- **Extrait choisi**
◇ ◇ ◇ ◇ ◇
En conséquence, en fonction des modalités de la pollution thermique (degré de variation de la température, vitesse de la modification, quantité de matières organiques dans le milieu…), on peut assister à une asphyxie du milieu aquatique et une chute de la population de certaines espèces, notamment de poissons.
Donc en plus du contrôle direct qu’exerce la température sur les organismes aquatiques, elle exerce un contrôle indirect via la modification des paramètres physico chimiques. La température est donc un facteur essentiel du fonctionnement des écosystèmes aquatiques.
Ainsi, pour ne pas trop réchauffer les milieux environnants et protéger la biodiversité aquatique, chaque centrale a ses propres limites réglementaires de température de rejet de l’eau à ne pas dépasser, contrôlées par l’ASN. Techniquement, les centrales pourraient utiliser l’eau plus chaude des cours d’eau pour fonctionner, mais c’est la réglementation qui fixe des limites.
◇ ◇ ◇ ◇ ◇
- **Travail demandé**
- a) D'après l'extrait, quel organisme contrôle les limites de température de rejet de l'eau propres à chaque centrale ?
- b) Recopiez l'extrait de « Donc en plus » à « des écosystèmes aquatiques. ».

- **Données fournies**
◇ ◇ ◇ ◇ ◇
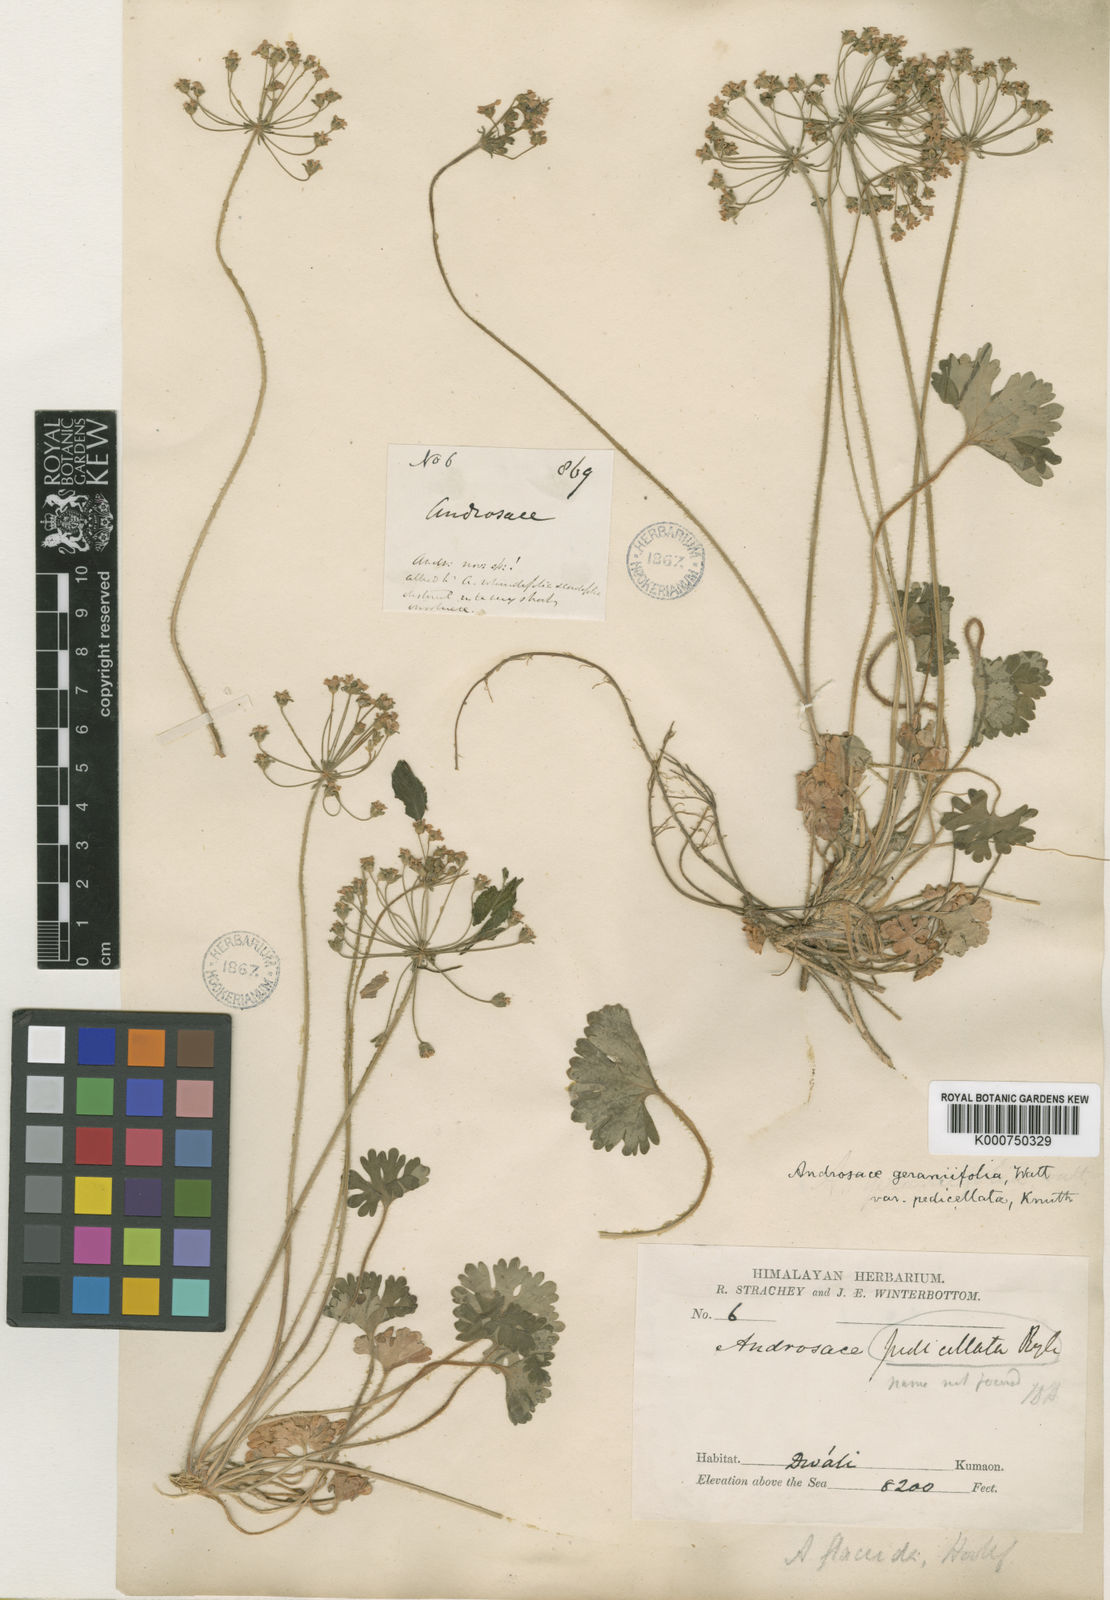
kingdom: Plantae
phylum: Tracheophyta
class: Magnoliopsida
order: Ericales
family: Primulaceae
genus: Androsace
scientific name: Androsace geraniifolia
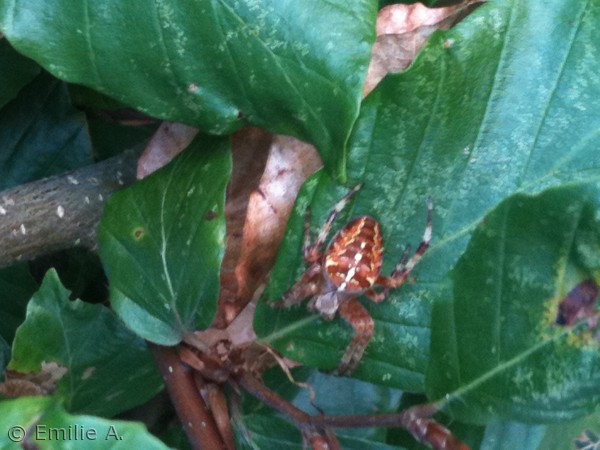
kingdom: Animalia
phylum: Arthropoda
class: Arachnida
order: Araneae
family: Araneidae
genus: Araneus
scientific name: Araneus diadematus
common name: Korsedderkop
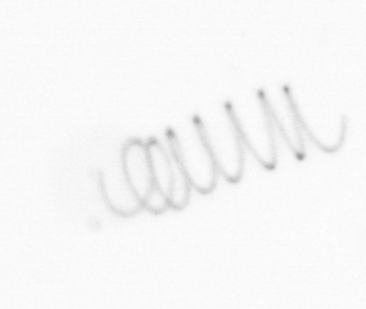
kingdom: Chromista
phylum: Ochrophyta
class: Bacillariophyceae
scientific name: Bacillariophyceae
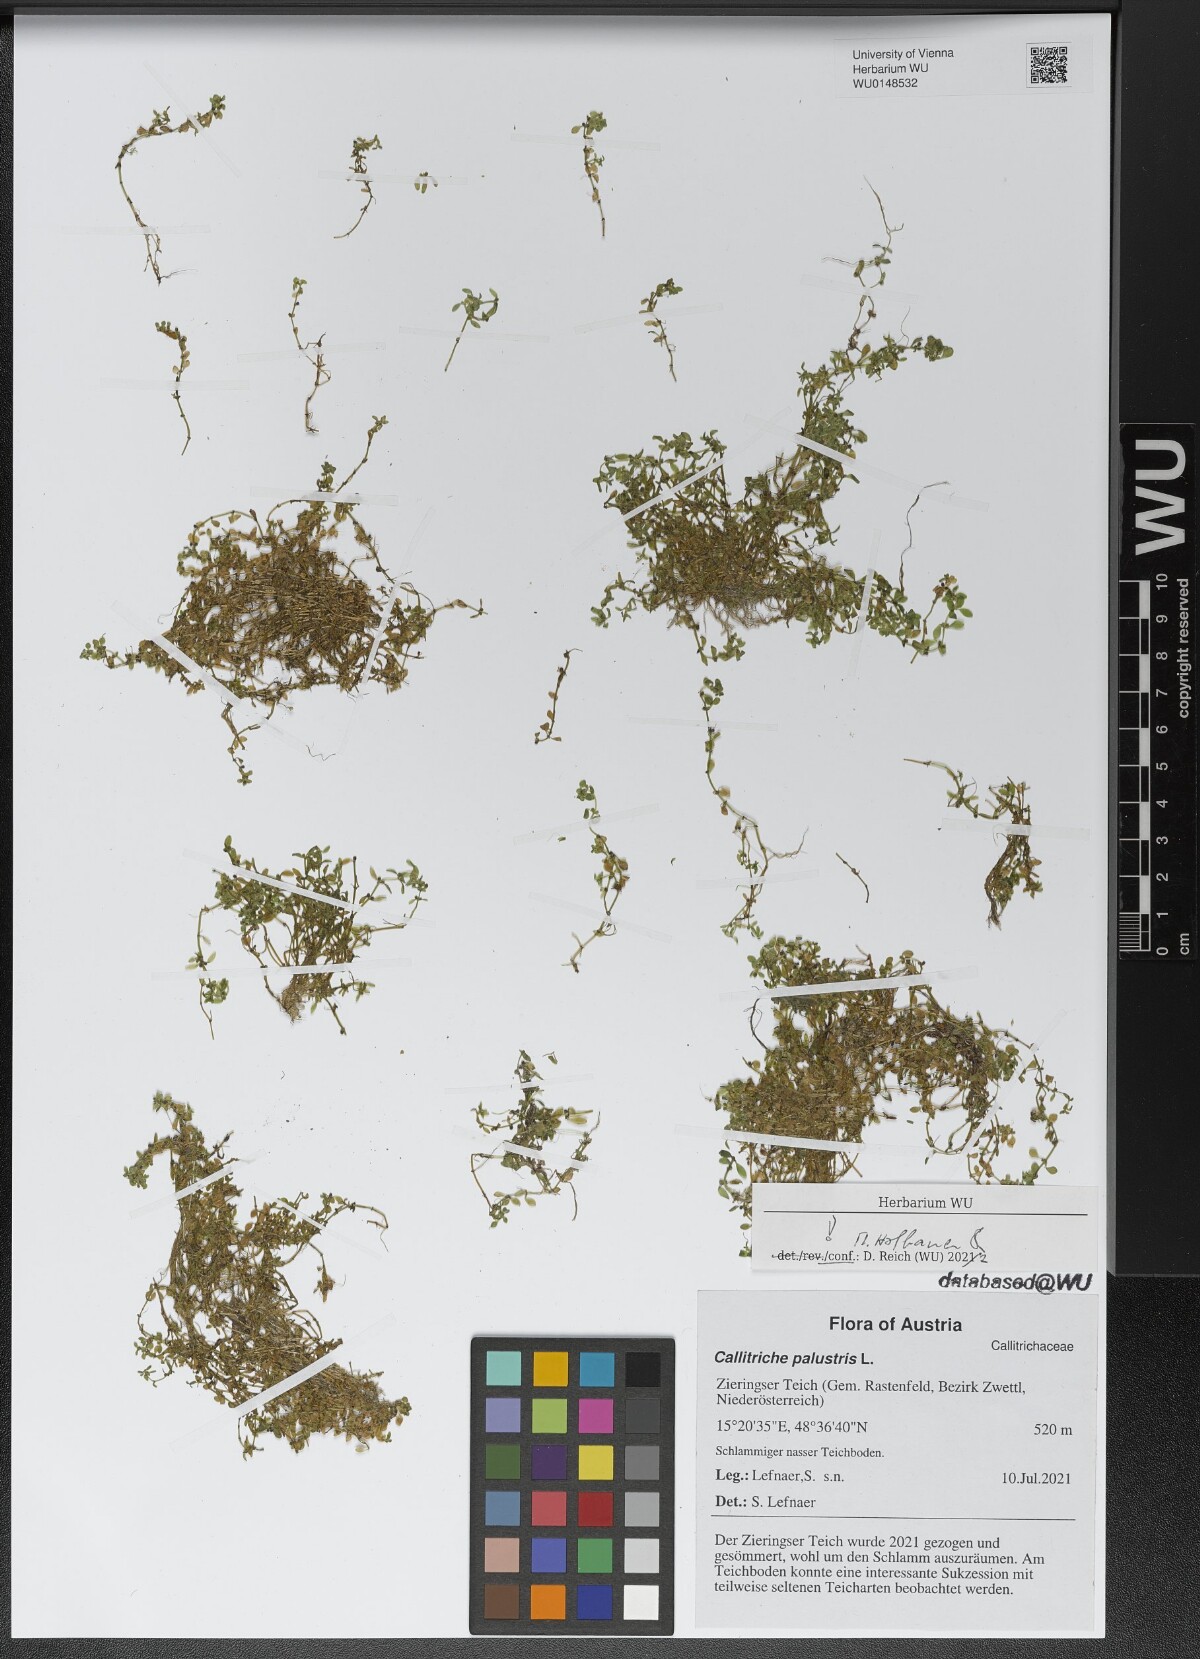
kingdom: Plantae
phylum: Tracheophyta
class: Magnoliopsida
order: Lamiales
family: Plantaginaceae
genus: Callitriche
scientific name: Callitriche palustris
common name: Spring water-starwort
◇ ◇ ◇ ◇ ◇
- **Réponses attendues**
- a) L'ASN.

- b)
Donc en plus du contrôle direct qu’exerce la température sur les organismes aquatiques, elle exerce un contrôle indirect via la modification des paramètres physico chimiques. La température est donc un facteur essentiel du fonctionnement des écosystèmes aquatiques.